**MATERIAL TO PROCESS:**
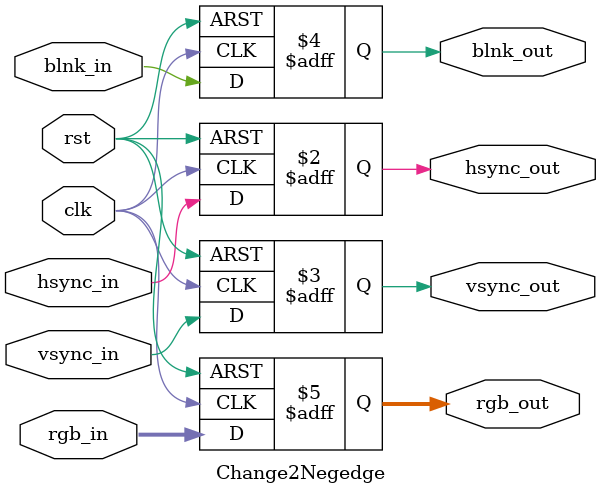
<source format=v>

module Change2Negedge
(
    input wire hsync_in,
    input wire vsync_in,
    input wire blnk_in,
    input wire [23:0] rgb_in,
    input wire clk,
    input wire rst,
    
    output reg hsync_out,
    output reg vsync_out,
    output reg blnk_out,
    output reg [23:0] rgb_out
    );
 
    always @(negedge clk or posedge rst) begin
        if(rst) begin
            hsync_out   <= #1 0;
            vsync_out   <= #1 0;
            blnk_out    <= #1 0;
            rgb_out     <= #1 0;
        end
        else begin
            hsync_out   <= #1 hsync_in;
            vsync_out   <= #1 vsync_in;
            blnk_out    <= #1 blnk_in;
            rgb_out     <= #1 rgb_in;
        end
    end
  
endmodule

</source>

**WHAT TO DO:** What you return should be the full listing, unchanged, minus the pictures.

**SOLUTION BELOW:**
<source format=v>

module Change2Negedge
(
    input wire hsync_in,
    input wire vsync_in,
    input wire blnk_in,
    input wire [23:0] rgb_in,
    input wire clk,
    input wire rst,
    
    output reg hsync_out,
    output reg vsync_out,
    output reg blnk_out,
    output reg [23:0] rgb_out
    );
 
    always @(negedge clk or posedge rst) begin
        if(rst) begin
            hsync_out   <= #1 0;
            vsync_out   <= #1 0;
            blnk_out    <= #1 0;
            rgb_out     <= #1 0;
        end
        else begin
            hsync_out   <= #1 hsync_in;
            vsync_out   <= #1 vsync_in;
            blnk_out    <= #1 blnk_in;
            rgb_out     <= #1 rgb_in;
        end
    end
  
endmodule

</source>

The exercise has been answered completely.